Texto para leitura »
============
Qualquer candidatura que não tenha vocação para pacificar e unir o país é prejudicial para a democracia
Para além de toda manipulação da opinião pública via mídias sociais (Facebook, Instagram e Twitter) e programas de mensagens (como o WhatsApp e o Telegram), existe realmente uma base bolsonarista cujo piso é de cerca de 15% do eleitorado e que não vai desaparecer, faça Bolsonaro o que fizer (mesmo se assassinar uma criança a tiros em praça pública sob as câmeras de TV).
São 22 milhões de pessoas, das quais entre 7 e 8% compõem a parte mais retrógrada e obscurantista de uma nova PPA (população politicamente ativa). Isso significa que temos 1% (do eleitorado de 150 milhões) de agentes bolsonaristas – o que é suficiente para desencadear fenômenos de rede que podem alterar o comportamento do sistema em seu conjunto.
Pode ser que isso não seja suficiente para levar Bolsonaro ao segundo turno (é o menos improvável). Mas não é de número de votos que estamos falando aqui e sim de agentes. Significa que, seja qual for o resultado eleitoral de 2022, o bolsonarismo se manterá como uma força política expressiva, capaz de continuar alimentando o processo de erosão da democracia mesmo fora do governo.
============
Enunciado do exercício »
1 > Enumere todas as plataformas digitais, entre mídias sociais e programas de mensagens, citadas no texto sobre o bolsonarismo.
2 > De acordo com o texto sobre o bolsonarismo, qual é o piso da base bolsonarista no eleitorado?
3 > Prossiga com o texto sobre o bolsonarismo a partir do ponto em que ele termina.
============
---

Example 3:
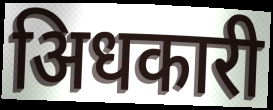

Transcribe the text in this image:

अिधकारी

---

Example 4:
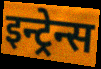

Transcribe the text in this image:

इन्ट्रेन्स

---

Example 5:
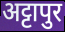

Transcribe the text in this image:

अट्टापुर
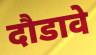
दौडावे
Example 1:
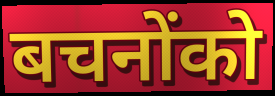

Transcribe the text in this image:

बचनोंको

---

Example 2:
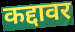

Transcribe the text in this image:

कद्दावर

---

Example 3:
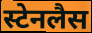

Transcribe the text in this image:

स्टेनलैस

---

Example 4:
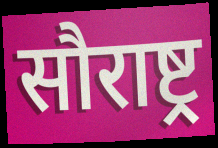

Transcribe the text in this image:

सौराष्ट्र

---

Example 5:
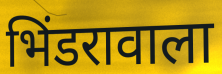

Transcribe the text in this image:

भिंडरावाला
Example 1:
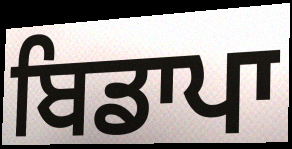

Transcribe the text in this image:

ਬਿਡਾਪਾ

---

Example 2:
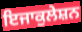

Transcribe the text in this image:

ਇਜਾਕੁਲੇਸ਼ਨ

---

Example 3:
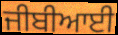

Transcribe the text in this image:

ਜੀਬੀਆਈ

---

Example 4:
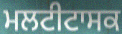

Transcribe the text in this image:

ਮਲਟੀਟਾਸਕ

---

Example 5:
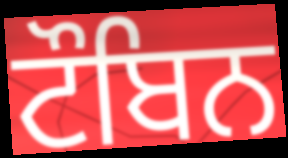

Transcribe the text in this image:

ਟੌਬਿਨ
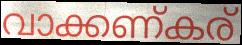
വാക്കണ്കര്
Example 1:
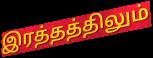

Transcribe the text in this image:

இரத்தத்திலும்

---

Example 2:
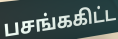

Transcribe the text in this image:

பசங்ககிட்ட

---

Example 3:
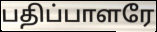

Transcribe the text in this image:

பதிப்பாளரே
============
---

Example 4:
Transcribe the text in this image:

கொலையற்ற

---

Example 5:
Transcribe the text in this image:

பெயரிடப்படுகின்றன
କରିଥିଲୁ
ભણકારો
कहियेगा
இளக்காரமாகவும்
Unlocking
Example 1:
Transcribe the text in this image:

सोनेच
============
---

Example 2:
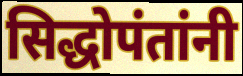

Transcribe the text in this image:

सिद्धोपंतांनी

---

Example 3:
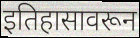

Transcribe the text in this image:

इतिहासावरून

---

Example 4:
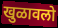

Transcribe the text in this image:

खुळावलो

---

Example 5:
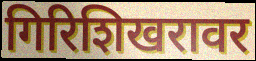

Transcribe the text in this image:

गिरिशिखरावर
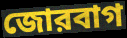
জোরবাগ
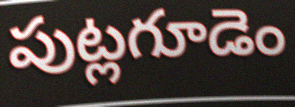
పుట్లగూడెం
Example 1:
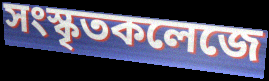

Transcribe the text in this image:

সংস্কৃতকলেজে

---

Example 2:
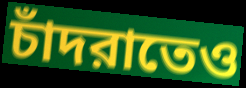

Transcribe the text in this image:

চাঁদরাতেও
============
Respostas »
1 > Facebook, Instagram, Twitter, WhatsApp e Telegram.

2 > Cerca de 15% do eleitorado.

3 >
É o que está acontecendo, por exemplo, nos Estados Unidos, onde um amplo contingente trumpista no partido Republicano prossegue desestabilizando o regime político e enfreando a democratização da sociedade, mesmo sob o governo Biden. Biden, vestindo o manto do pacificador e gritando “unit”, não foi suficiente para barrar o crescimento do trumpismo. E aqui não temos nem um meio-Biden para conter a degeneração da política em guerra fria promovida pelos populismos.
Caso Lula vença as eleições (é o mais provável), seu governo será necessariamente conturbado pelas oposições bolsonarista e lavajatista não apenas no parlamento, mas também na sociedade – sobretudo nas pequenas e médias cidades do interior. E ele, Lula, terá, muito menos do que Biden, poucas possibilidades de fazer um governo de “pacificação” ou de “união nacional”.
O estado de guerra instalado logo após uma possível vitória de Lula sustentará essa militância destrutiva (bolsonarista e morolavajatista) durante todo o seu mandato. O problema, portanto, não são as eleições de 2022 e sim as eleições de 2026, quando as forças populistas-autoritárias e punitivistas esperarão dar o troco.
Na ausência de maioria congressual qualificada (2/3) e própria (PT e aliados de fé), Lula não governará sem um centrão expandido (em relação ao atual) e sem alguma forma (ainda mais turbinada) de mensalão.
E a beligerância e o hegemonismo do PT farão uma pressão constante para que o governo extermine ou neutralize os adversários lançando mão de expedientes antidemocráticos ou pouco democráticos (ou o escorpião deixará de ser escorpião).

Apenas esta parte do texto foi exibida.